Pin it on the P&L: Engaging commercial managers, IROs & investors in sustainability

Burgess COMMENTARY

Peter Burgess

Pin it on the P&L: Engaging commercial managers, IROs & investors in sustainability

Sustainability and SRI are a waste of time; investors are just not interested.”

I have heard this on numerous occasions in recent years. It’s an easy argument to make, but it is not true. Whilst there have been many examples of businesses destroying shareholder value by failing to do the right thing, others believe that being a sustainable business, in the broadest sense, is fundamental to long term business growth. Price earnings ratios certainly reflect the discount of non-sustainable business practices – even if they do not yet reflect a premium for good business.

It is easy to see why Finance Directors and IROs think that investors don’t care, as in my experience CFOs and CEO’s are rarely asked about sustainability in investor meetings. Companies have to take the lead here however, if they are unable to quantify the financial benefit of ‘good business’ how can they expect the analysts who cover their stock to put a value on it for them. To enable businesses to articulate the case for sustainability activities to investors, CSR & Sustainability managers within those companies must illustrate the rationale in more financially-credible terms for their commercial colleagues.

Articulating sustainable value

Sustainability professionals often fail to get a place at the table where business strategy is discussed, unless it is a session on risk management, because they speak a different language. I am a finance professional, so my instinct is to use the P&L as the basis for my communications with business leaders. It may be over simplified to put everything in terms of long term financial performance, but it does stimulate the dialogue between sustainability champions and their sales and marketing colleagues on the front line.

Sustainable business activities can impact each line of the P&L, positively or negatively:

  • market access impacts volume

  • price premiums afforded by sustainable innovation have the potential to ameliorate revenue, I am optimistic that one day consumers will pay for better, more sustainable goods and services

  • energy and water efficiencies, an easier concept for many business leaders to comprehend, benefit cost of goods

  • employee wellbeing enhances productivity, reduces staff turnover and subsequently improves overhead efficiencies

  • Etc.

It is not rocket science! It is simply a question of using a common language.

Business leaders understand money and, rightly or wrongly, they are incentivised to deliver financial performance. A business case consisting exclusively of words does not cut it with them. To get airtime, sustainability champions must talk in the language of commerce; they must put their programmes in the context of the P&L, the balance sheet or the cashflow statement.
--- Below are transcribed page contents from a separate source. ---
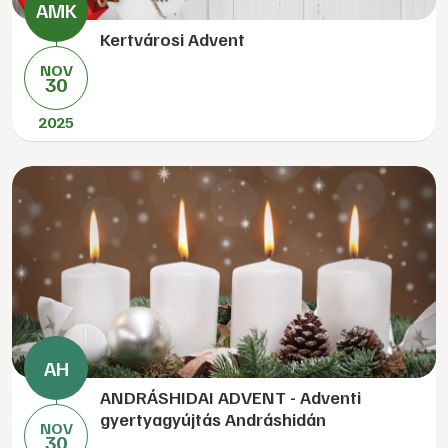
Kertvárosi Advent
NOV
30
2025
ANDRÁSHIDAI ADVENT - Adventi
gyertyagyújtás Andráshidán
NOV
30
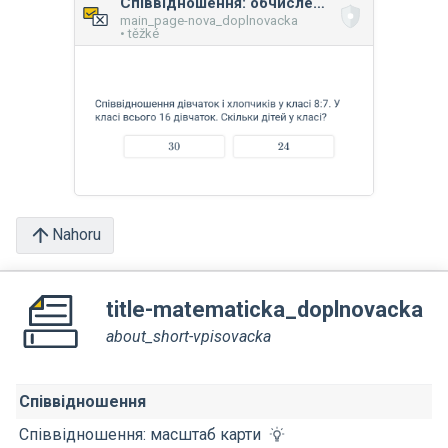
Співвідношення: обчислення
main_page-nova_doplnovacka
• těžké
Nahoru
title-matematicka_doplnovacka
about_short-vpisovacka
Співвідношення
Співвідношення: масштаб карти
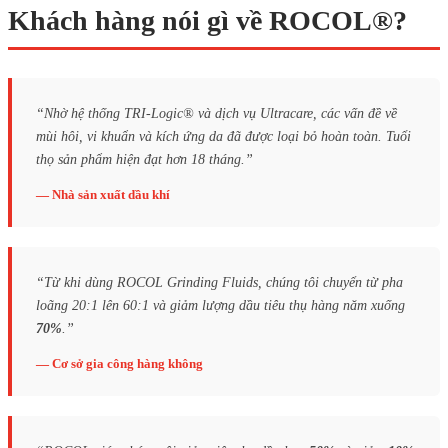
Khách hàng nói gì về ROCOL®?
“Nhờ hệ thống TRI-Logic® và dịch vụ Ultracare, các vấn đề về
mùi hôi, vi khuẩn và kích ứng da đã được loại bỏ hoàn toàn. Tuổi
thọ sản phẩm hiện đạt hơn 18 tháng.”
— Nhà sản xuất dầu khí
“Từ khi dùng ROCOL Grinding Fluids, chúng tôi chuyển từ pha
loãng 20:1 lên 60:1 và giảm lượng dầu tiêu thụ hàng năm xuống
70%
.”
— Cơ sở gia công hàng không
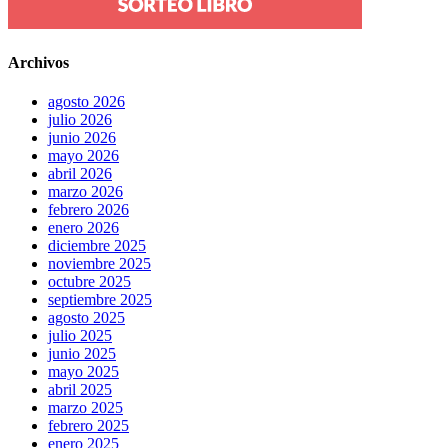
Archivos
agosto 2026
julio 2026
junio 2026
mayo 2026
abril 2026
marzo 2026
febrero 2026
enero 2026
diciembre 2025
noviembre 2025
octubre 2025
septiembre 2025
agosto 2025
julio 2025
junio 2025
mayo 2025
abril 2025
marzo 2025
febrero 2025
enero 2025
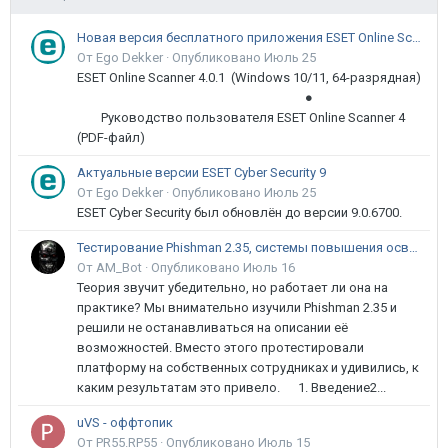
Новая версия бесплатного приложения ESET Online Scanner доступна пользователям
От Ego Dekker ·
Опубликовано
Июль 25
ESET Online Scanner 4.0.1 (Windows 10/11, 64-разрядная)
●
Руководство пользователя ESET Online Scanner 4
(PDF-файл)
Актуальные версии ESET Cyber Security 9
От Ego Dekker ·
Опубликовано
Июль 25
ESET Cyber Security был обновлён до версии 9.0.6700.
Тестирование Phishman 2.35, системы повышения осведомлённости пользователей в сфере ИБ
От AM_Bot ·
Опубликовано
Июль 16
Теория звучит убедительно, но работает ли она на
практике? Мы внимательно изучили Phishman 2.35 и
решили не останавливаться на описании её
возможностей. Вместо этого протестировали
платформу на собственных сотрудниках и удивились, к
каким результатам это привело. 1. Введение2...
uVS - оффтопик
От PR55.RP55 ·
Опубликовано
Июль 15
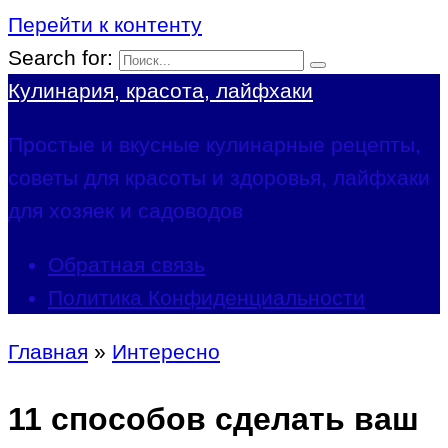
Перейти к контенту
Search for:
Кулинария, красота, лайфхаки
Простые и вкусные кулинарные рецепты,
советы для красоты и здоровья, лайфхаки
для хозяек и садоводов
Обратная связь
Политика Конфиденциальности
Главная
»
Интересно
11 способов сделать ваш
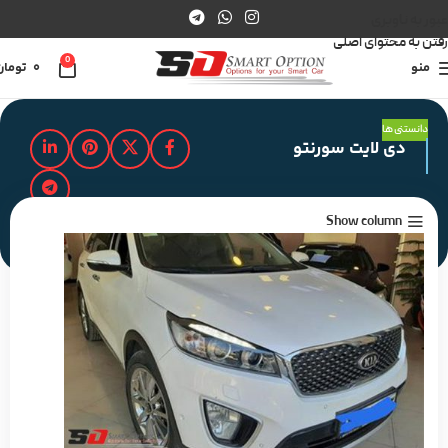
عبور به ناوبری
رفتن به محتوای اصلی
0
منو
0
تومان
دانستنی ها
دی لایت سورنتو
Show column
مدت زمان مطالعه : 2 دقیقه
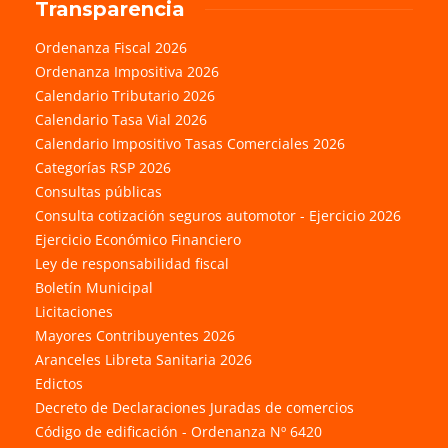
Transparencia
Ordenanza Fiscal 2026
Ordenanza Impositiva 2026
Calendario Tributario 2026
Calendario Tasa Vial 2026
Calendario Impositivo Tasas Comerciales 2026
Categorías RSP 2026
Consultas públicas
Consulta cotización seguros automotor - Ejercicio 2026
Ejercicio Económico Financiero
Ley de responsabilidad fiscal
Boletín Municipal
Licitaciones
Mayores Contribuyentes 2026
Aranceles Libreta Sanitaria 2026
Edictos
Decreto de Declaraciones Juradas de comercios
Código de edificación - Ordenanza Nº 6420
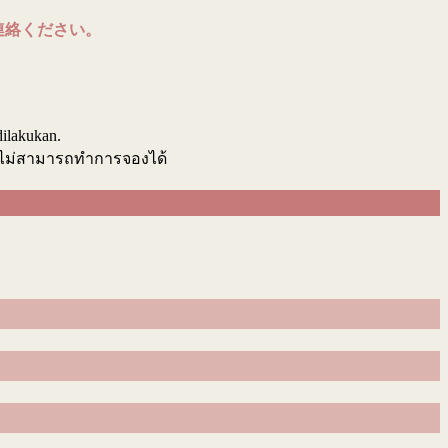
連絡ください。
.
dilakukan.
นไม่สามารถทำการจองได้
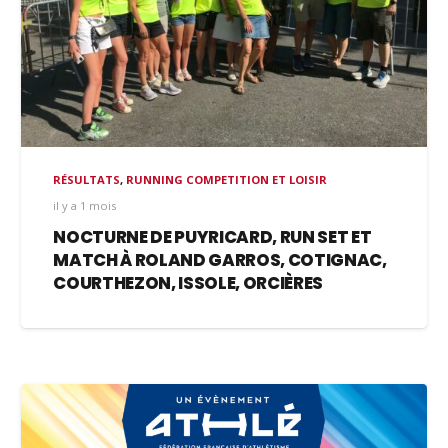
RÉSULTATS
,
RUNNING COMPETITION ET LOISIR
il y a 1 mois
NOCTURNE DE PUYRICARD, RUN SET ET
MATCH À ROLAND GARROS, COTIGNAC,
COURTHEZON, ISSOLE, ORCIÈRES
Even if a general manager disputes the level of revenue upside from sustainability-derived premium pricing, or the volume impact of an advertising ban, they will at least be able to engage in a debate on this basis. By making the sustainability case financially-tangible, a dialogue becomes possible.

Subsequently, companies can carry the sustainability message out to their investors and potential investors, which in turn enables a discussion about the impact of these activities on valuation.

Some businesses are far more advanced than others in this field and I am a massive admirer of those that have adopted a ‘triple bottom line’ approach to management and reporting and of those CEOs who can speak eloquently about planetary boundaries. However, let’s face it, these companies are still in the minority.

For those that are still looking to communicate how sustainability can be a commercial opportunity (as well as a risk mitigation exercise), I can recommend the P&L as a translation tool to help sustainability managers engage their management colleagues and to help IROs communicate value to investors.